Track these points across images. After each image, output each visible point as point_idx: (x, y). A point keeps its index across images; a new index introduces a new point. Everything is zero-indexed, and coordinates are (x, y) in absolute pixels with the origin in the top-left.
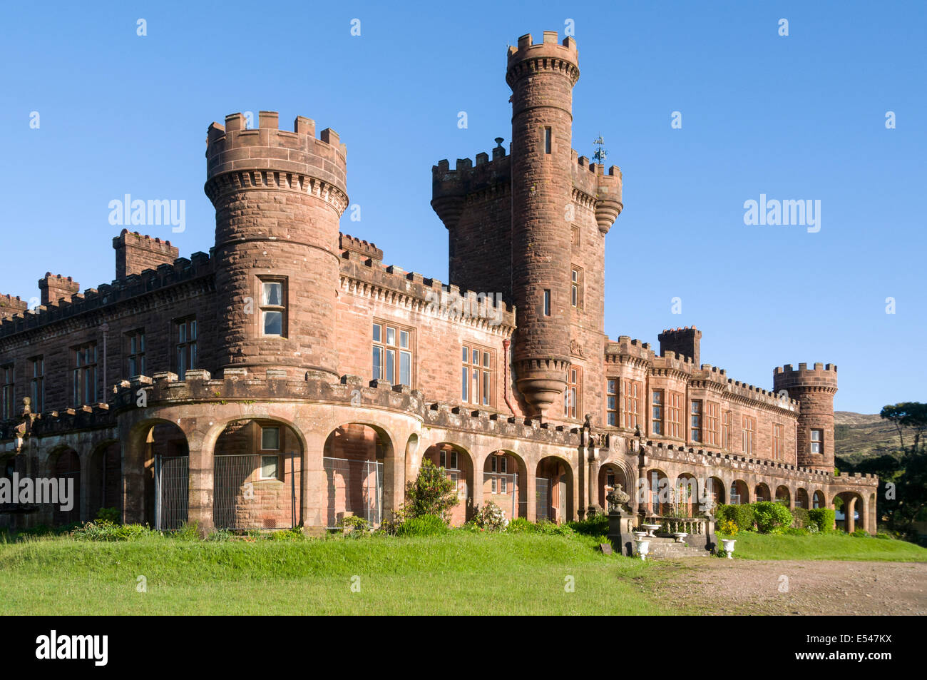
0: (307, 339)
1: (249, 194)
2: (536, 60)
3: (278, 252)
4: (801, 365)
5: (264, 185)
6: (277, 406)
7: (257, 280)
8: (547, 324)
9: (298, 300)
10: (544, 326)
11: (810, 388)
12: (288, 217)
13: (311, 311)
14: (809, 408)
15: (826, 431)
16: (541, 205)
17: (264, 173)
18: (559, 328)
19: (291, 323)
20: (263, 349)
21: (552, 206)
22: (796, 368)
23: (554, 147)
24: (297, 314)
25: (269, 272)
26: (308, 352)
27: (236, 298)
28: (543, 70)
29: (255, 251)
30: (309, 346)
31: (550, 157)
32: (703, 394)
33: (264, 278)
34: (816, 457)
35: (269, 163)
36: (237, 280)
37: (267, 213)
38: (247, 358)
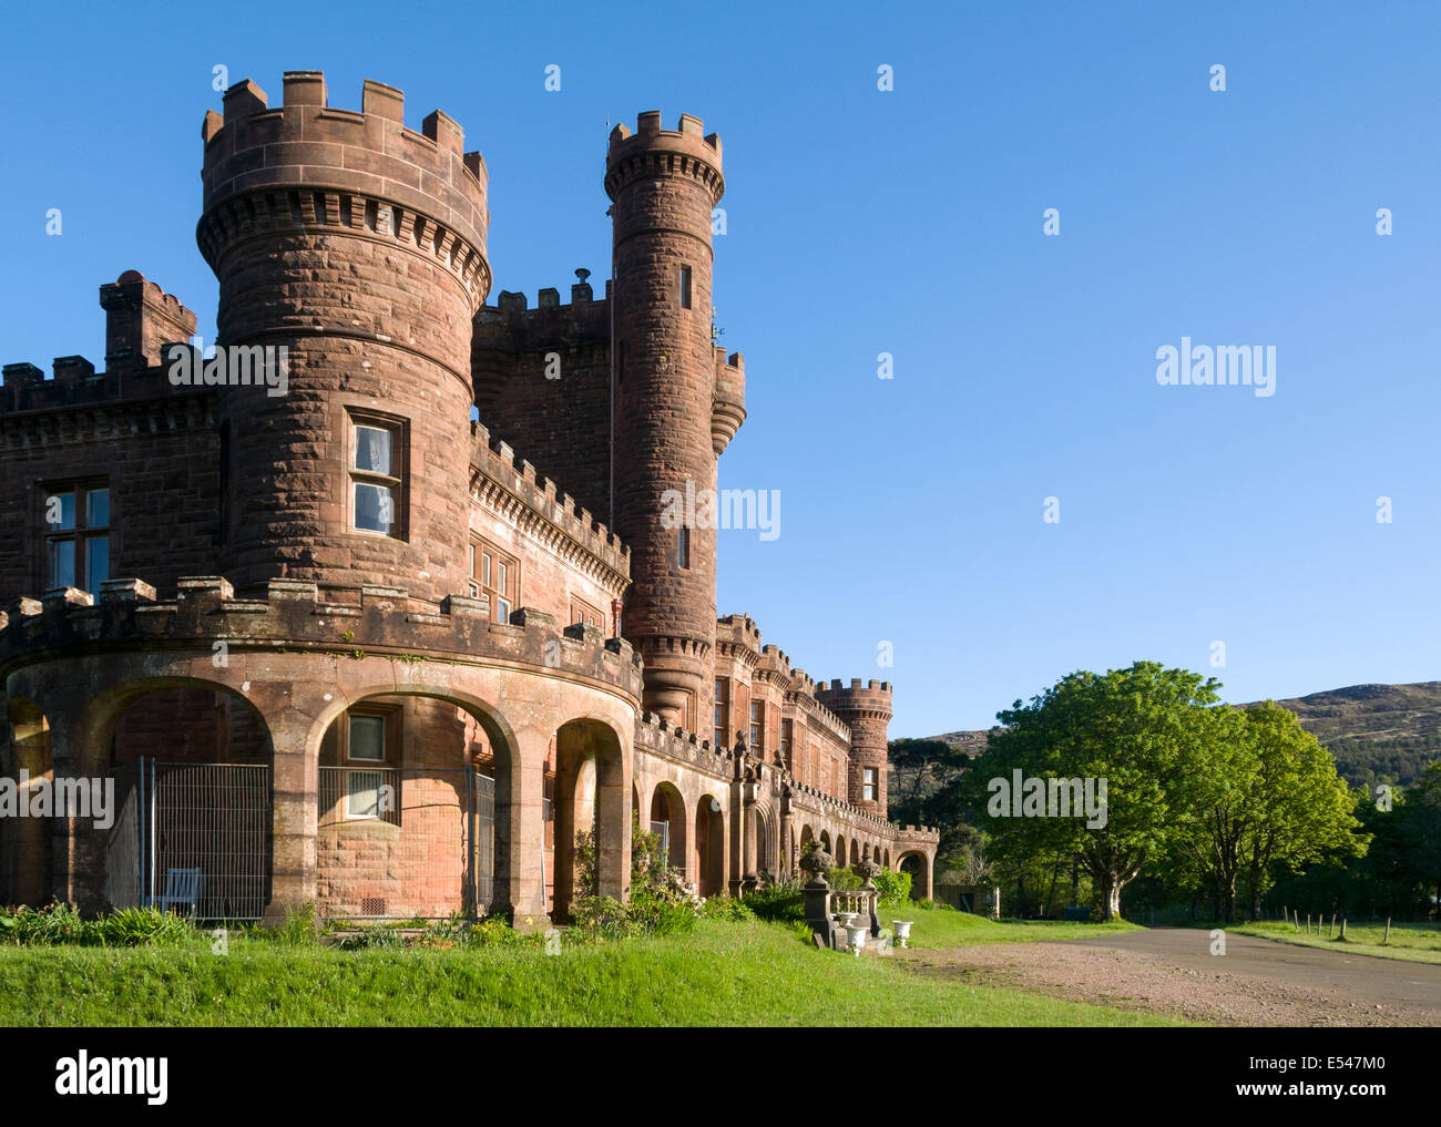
0: (440, 549)
1: (332, 241)
2: (671, 155)
3: (390, 367)
4: (854, 681)
5: (367, 229)
6: (466, 671)
7: (346, 418)
8: (683, 581)
9: (427, 470)
10: (679, 583)
11: (864, 712)
12: (411, 303)
13: (446, 496)
14: (862, 739)
15: (881, 770)
16: (676, 388)
17: (373, 205)
18: (701, 590)
19: (413, 512)
20: (359, 558)
21: (692, 393)
22: (846, 685)
23: (695, 300)
24: (424, 497)
25: (374, 404)
26: (442, 574)
27: (296, 447)
28: (680, 175)
29: (344, 357)
30: (443, 564)
31: (689, 314)
32: (794, 712)
33: (358, 415)
34: (870, 804)
35: (383, 186)
36: (300, 410)
37: (373, 287)
38: (325, 571)
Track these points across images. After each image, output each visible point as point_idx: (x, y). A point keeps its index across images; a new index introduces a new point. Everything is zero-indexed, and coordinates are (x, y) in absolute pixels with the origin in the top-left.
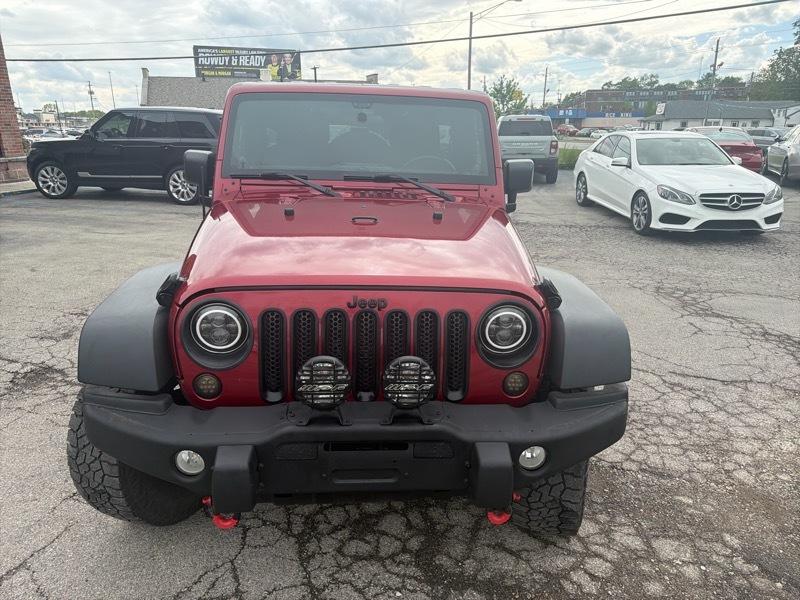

......

▶ **Exercise**:
Rewrite all of the data above as a Markdown table with two columns, Row and Text, giving each line its own numbered row. Skip blank lines and leave the pictures out.

▶ **Answer area**:
| Row | Text |
|---|---|
| 1 | Track these points across images. After each image, output each visible point as point_idx: (x, y). A point keeps its index across images; a new index introduces a new point. Everything is zero-indexed, and coordinates are (x, y) in absolute pixels with the origin in the top-left. |
| 2 | 0: (307, 339) |
| 3 | 1: (249, 194) |
| 4 | 2: (536, 60) |
| 5 | 3: (278, 252) |
| 6 | 4: (801, 365) |
| 7 | 5: (264, 185) |
| 8 | 6: (277, 406) |
| 9 | 7: (257, 280) |
| 10 | 8: (547, 324) |
| 11 | 9: (298, 300) |
| 12 | 10: (544, 326) |
| 13 | 11: (810, 388) |
| 14 | 12: (288, 217) |
| 15 | 13: (311, 311) |
| 16 | 14: (809, 408) |
| 17 | 15: (826, 431) |
| 18 | 16: (541, 205) |
| 19 | 17: (264, 173) |
| 20 | 18: (559, 328) |
| 21 | 19: (291, 323) |
| 22 | 20: (263, 349) |
| 23 | 21: (552, 206) |
| 24 | 22: (796, 368) |
| 25 | 23: (554, 147) |
| 26 | 24: (297, 314) |
| 27 | 25: (269, 272) |
| 28 | 26: (308, 352) |
| 29 | 27: (236, 298) |
| 30 | 28: (543, 70) |
| 31 | 29: (255, 251) |
| 32 | 30: (309, 346) |
| 33 | 31: (550, 157) |
| 34 | 32: (703, 394) |
| 35 | 33: (264, 278) |
| 36 | 34: (816, 457) |
| 37 | 35: (269, 163) |
| 38 | 36: (237, 280) |
| 39 | 37: (267, 213) |
| 40 | 38: (247, 358) |
| 41 | 0: (440, 549) |
| 42 | 1: (332, 241) |
| 43 | 2: (671, 155) |
| 44 | 3: (390, 367) |
| 45 | 4: (854, 681) |
| 46 | 5: (367, 229) |
| 47 | 6: (466, 671) |
| 48 | 7: (346, 418) |
| 49 | 8: (683, 581) |
| 50 | 9: (427, 470) |
| 51 | 10: (679, 583) |
| 52 | 11: (864, 712) |
| 53 | 12: (411, 303) |
| 54 | 13: (446, 496) |
| 55 | 14: (862, 739) |
| 56 | 15: (881, 770) |
| 57 | 16: (676, 388) |
| 58 | 17: (373, 205) |
| 59 | 18: (701, 590) |
| 60 | 19: (413, 512) |
| 61 | 20: (359, 558) |
| 62 | 21: (692, 393) |
| 63 | 22: (846, 685) |
| 64 | 23: (695, 300) |
| 65 | 24: (424, 497) |
| 66 | 25: (374, 404) |
| 67 | 26: (442, 574) |
| 68 | 27: (296, 447) |
| 69 | 28: (680, 175) |
| 70 | 29: (344, 357) |
| 71 | 30: (443, 564) |
| 72 | 31: (689, 314) |
| 73 | 32: (794, 712) |
| 74 | 33: (358, 415) |
| 75 | 34: (870, 804) |
| 76 | 35: (383, 186) |
| 77 | 36: (300, 410) |
| 78 | 37: (373, 287) |
| 79 | 38: (325, 571) |
| 80 | Track these points across images. After each image, output each visible point as point_idx: (x, y). A point keeps its index across images; a new index introduces a new point. Everything is zero-indexed, and coordinates are (x, y) in absolute pixels with the origin in the top-left. |